CHECK YOUR UNDERSTANDING:
(A) In the neonatal ventilation text, rewrite the part that opens with the words containing "Artificial lung ventilation (neonatology)" and closes with "pressures, early extubation).", substituting "sufficient" for "adequate".
(B) According to the neonatal ventilation text, what is the normal range of paO2?
(C) Extend the neonatal ventilation text beyond its final line.

SUPPLIED TEXT:
Artificial lung ventilation (neonatology)
This article discusses the use of ALV in neonatology. Other articles related to the topic: Introduction to artificial lung ventilation • Artificial lung ventilation
Objectives of artificial lung ventilation (ALV):
- adequate oxygenation (blood oxygenation);
- adequate ventilation (excretion of carbon dioxide);
- minimal lung damage (lowest possible pressures, early extubation).
Indication:
- Neonatal pneumopathy
- Heart failure
- Neuromuscular diseases
- Drug effects (e.g. general anaesthesia)
- Weakness
- Airway pathologies,...
Options for respiratory support for a newborn:
- Giving oxygen (oxygen therapy) – into an incubator or through low-flow nasal cannula
- Non-invasive respiratory support – high flow nasal cannula, nasal CPAP
- Conventional ventilation – mandatory or synchronized, pressure- or volume-controlled, hybrid modes
- Unconventional ventilation – high-frequency, jet
- Extracorporeal oxygenation (ECMO).
Monitoring during respiratory support
- non-invasive: blood oxygen saturation (pulse oximetry), breathing and heart rate, blood pressure, body temperature;
- blood gases;
- normal range of paO2: 7–10 kPa (50–75 mmHg);
- normal range of paCO2: 4.6–5.4 kPa (35–40 mmHg);
- permissive hypercapnia (tolerance of higher paCO2 during an acceptable pH level, i.e. pH > 7.25) reduces the risk of developing bronchopulmonary dysplasia;
- hypocapnia: with each decrease in paCO2 by 1 kPa, the cerebral blood flow decreases by about 30%; the risk of developing periventricular leukomalacia increases [1]
- X-ray of the chest (to assess lung inflation, verify the position of the endotracheal cannula, to diagnose lung pathologies).

SUPPLIED ENTRIES:

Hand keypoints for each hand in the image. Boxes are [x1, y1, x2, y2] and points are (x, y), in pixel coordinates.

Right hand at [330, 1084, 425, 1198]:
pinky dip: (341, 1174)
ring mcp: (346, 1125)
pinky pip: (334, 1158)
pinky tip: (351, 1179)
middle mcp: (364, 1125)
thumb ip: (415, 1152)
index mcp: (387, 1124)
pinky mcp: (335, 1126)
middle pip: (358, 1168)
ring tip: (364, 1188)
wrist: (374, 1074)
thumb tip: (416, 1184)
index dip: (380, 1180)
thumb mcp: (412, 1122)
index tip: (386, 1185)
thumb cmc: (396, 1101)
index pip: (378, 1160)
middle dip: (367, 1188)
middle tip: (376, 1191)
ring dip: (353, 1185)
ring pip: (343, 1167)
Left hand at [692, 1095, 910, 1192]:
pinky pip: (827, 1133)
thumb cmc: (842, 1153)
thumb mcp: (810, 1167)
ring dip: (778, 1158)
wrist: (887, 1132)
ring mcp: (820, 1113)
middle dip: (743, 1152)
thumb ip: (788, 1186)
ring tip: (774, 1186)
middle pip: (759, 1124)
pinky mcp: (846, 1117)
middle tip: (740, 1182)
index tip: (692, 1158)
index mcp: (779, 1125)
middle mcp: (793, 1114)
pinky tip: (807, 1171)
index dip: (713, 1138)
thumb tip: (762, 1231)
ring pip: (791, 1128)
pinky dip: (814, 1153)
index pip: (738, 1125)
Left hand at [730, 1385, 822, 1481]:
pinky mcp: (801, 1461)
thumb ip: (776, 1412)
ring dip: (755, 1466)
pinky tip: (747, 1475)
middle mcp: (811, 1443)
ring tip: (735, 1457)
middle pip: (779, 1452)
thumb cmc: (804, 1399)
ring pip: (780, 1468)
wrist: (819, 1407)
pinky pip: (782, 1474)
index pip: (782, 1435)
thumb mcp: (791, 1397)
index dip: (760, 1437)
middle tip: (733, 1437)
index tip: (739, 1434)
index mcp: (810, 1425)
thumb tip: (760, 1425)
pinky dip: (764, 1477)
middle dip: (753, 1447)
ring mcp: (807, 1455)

RESPONSES:
(A)
Artificial lung ventilation (neonatology)
This article discusses the use of ALV in neonatology. Other articles related to the topic: Introduction to artificial lung ventilation • Artificial lung ventilation
Objectives of artificial lung ventilation (ALV):
- sufficient oxygenation (blood oxygenation);
- sufficient ventilation (excretion of carbon dioxide);
- minimal lung damage (lowest possible pressures, early extubation).

(B) 7–10 kPa (50–75 mmHg).

(C)
Care of newborns with respiratory support
- Minimal manipulation, quiet environment, positioning (position changes help the movement of secrete in the airways), suctioning from the airways and physiotherapy (only in indicated cases), adequate nutrition.[1]
Oxigen giving[edit | edit source]
- Oxygen is given warm and humidified. Inhaled oxygen concentration (FiO2 0.21 or 21% corresponds to air inhalation, FiO2 1.0 or 100% corresponds to 100% oxygen inhalation) and blood oxygen saturation (using pulse oximetry) are monitored.
- It can be given in an incubator or through nasal cannulae. The disadvantage of giving to the incubator is the fluctuation of the level of oxygen administered each time the incubator door is opened.
- It is used in children with mild signs of RDS or TTN . In case of respiratory failure or the need for a high concentration of oxygen, it is necessary to provide adequate respiratory support (e.g. NCPAP or mechanical ventilation).[1]
- Target saturation: ≥ 95%.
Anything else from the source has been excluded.